We all know that without oxygen we would cease to be, and that if we stopped breathing we would stop living. For someone suffering from an acute asthma attack, these are not merely basic facts floating around in the abstraction of the space between our ears, but they are vital. Someone who experiences asthma attacks often thinks about both realities on a daily basis. No oxygen equals no breath; not breathing is equated with death. In fact, given that an average of nine people die from asthma attacks every day, for an asthmatic to be concerned about the availability and intake of oxygen and of how well they can breathe in the present moment is normal.
What isn’t normal, say some contrarians, is not that they desire more oxygen, but the way that they breathe. For the last sixty years, groups of breathing specialists have studied asthma and come to the conclusion that the way for asthmatics to overcome their symptoms is to get more oxygen and more carbon dioxide into the lungs by breathing less deeply and less often.
Such conclusions, stemming from a holistic treatment for asthma from which many people have actually benefited, sound absurd to someone amid a panic attack. Gasping, clutching, wheezing for more air intake, more oxygen because the throat is inflamed and constricted, the lungs are laboring, the face is growing hot, shivers are shooting down the spine, and someone says, “slow down.
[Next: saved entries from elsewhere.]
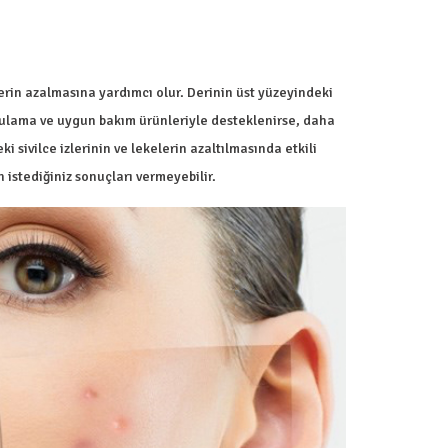
erin azalmasına yardımcı olur. Derinin üst yüzeyindeki
ygulama ve uygun bakım ürünleriyle desteklenirse, daha
teki sivilce izlerinin ve lekelerin azaltılmasında etkili
 istediğiniz sonuçları vermeyebilir.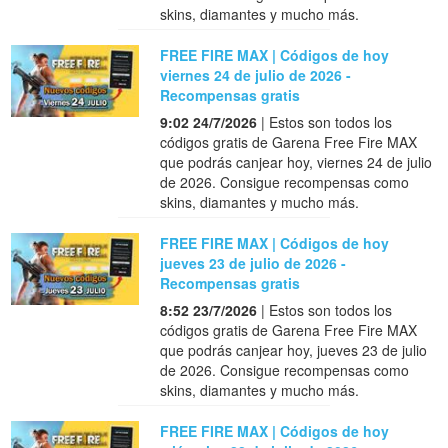
skins, diamantes y mucho más.
FREE FIRE MAX | Códigos de hoy
viernes 24 de julio de 2026 -
Recompensas gratis
9:02 24/7/2026
| Estos son todos los
códigos gratis de Garena Free Fire MAX
que podrás canjear hoy, viernes 24 de julio
de 2026. Consigue recompensas como
skins, diamantes y mucho más.
FREE FIRE MAX | Códigos de hoy
jueves 23 de julio de 2026 -
Recompensas gratis
8:52 23/7/2026
| Estos son todos los
códigos gratis de Garena Free Fire MAX
que podrás canjear hoy, jueves 23 de julio
de 2026. Consigue recompensas como
skins, diamantes y mucho más.
FREE FIRE MAX | Códigos de hoy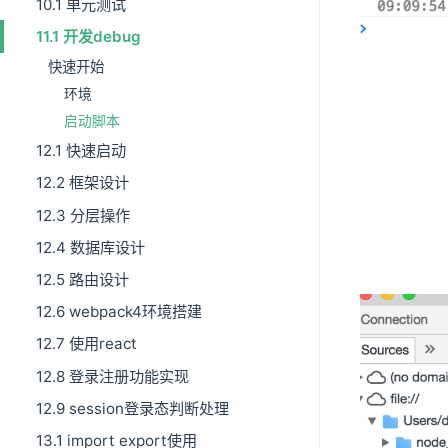
10.1 单元测试
11.1 开发debug
快速开始
环境
启动脚本
12.1 快速启动
12.2 框架设计
12.3 分层操作
12.4 数据库设计
12.5 路由设计
12.6 webpack4环境搭建
12.7 使用react
12.8 登录注册功能实现
12.9 session登录态判断处理
13.1 import export使用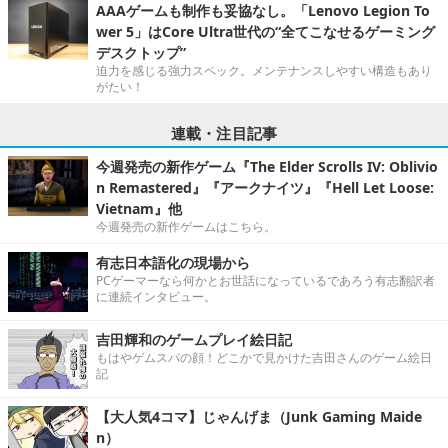
AAAゲームも制作も妥協なし。「Lenovo Legion To
wer 5」はCore Ultra世代の“全てこなせるゲーミング
デスクトップ”
迫力を感じる強力スペック。メンテナンスしやすい構造もあり
がたい！
連載・注目記事
今週発売の新作ゲーム『The Elder Scrolls IV: Oblivio
n Remastered』『アークナイツ』『Hell Let Loose:
Vietnam』他
今週発売の新作ゲームはこちら。
有志日本語化の現場から
PCゲーマーなら何かとお世話になっているであろう有志翻訳者
に連続インタビュー。
吉田輝和のゲームプレイ絵日記
もはやゲムスパの顔！どこかで見かけた吉田さんのゲーム絵日
記
【大人気4コマ】じゃんげま（Junk Gaming Maide
n）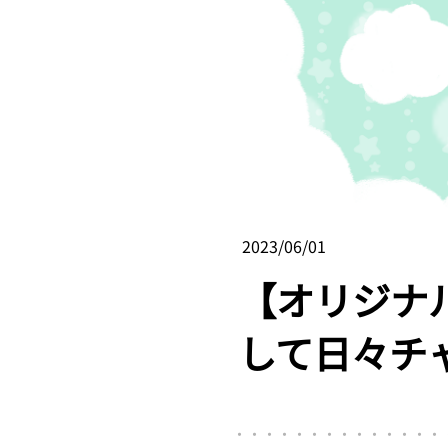
2023/06/01
【オリジナ
して日々チ
・・・・・・・・・・・・・・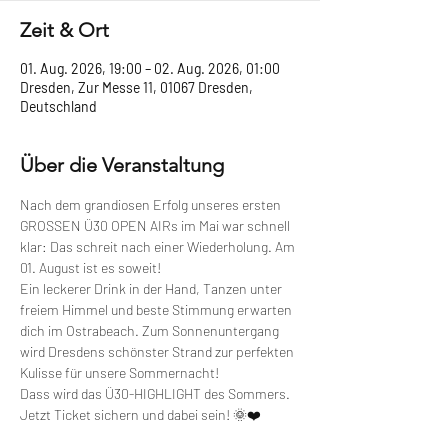
Zeit & Ort
01. Aug. 2026, 19:00 – 02. Aug. 2026, 01:00
Dresden, Zur Messe 11, 01067 Dresden,
Deutschland
Über die Veranstaltung
Nach dem grandiosen Erfolg unseres ersten 
GROSSEN Ü30 OPEN AIRs im Mai war schnell 
klar: Das schreit nach einer Wiederholung. Am 
01. August ist es soweit!
Ein leckerer Drink in der Hand, Tanzen unter 
freiem Himmel und beste Stimmung erwarten 
dich im Ostrabeach. Zum Sonnenuntergang 
wird Dresdens schönster Strand zur perfekten 
Kulisse für unsere Sommernacht!
Dass wird das Ü30-HIGHLIGHT des Sommers. 
Jetzt Ticket sichern und dabei sein! 🌞❤️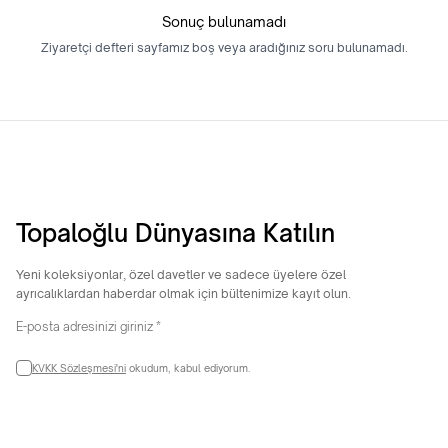
Sonuç bulunamadı
Ziyaretçi defteri sayfamız boş veya aradığınız soru bulunamadı.
Topaloğlu Dünyasına Katılın
Yeni koleksiyonlar, özel davetler ve sadece üyelere özel
ayrıcalıklardan haberdar olmak için bültenimize kayıt olun.
KVKK Sözleşmesi'ni
okudum, kabul ediyorum.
Breathe shallower and less often”? The chronic asthma sufferer might scoff; “Breathe Less?! I already feel like I am breathing through a narrow straw!”
According to vast research, however, breathing specialists have arrived at the conclusion that a holistic treatment for asthma is to breathe less so that the oxygen you inhale can be more efficiently delivered to your bodily tissues and organs. And, the chemical regulator that is in charge of that process is carbon dioxide. The gentler we breathe the more carbon dioxide that is accumulated and consequently more oxygen is delivered throughout the body.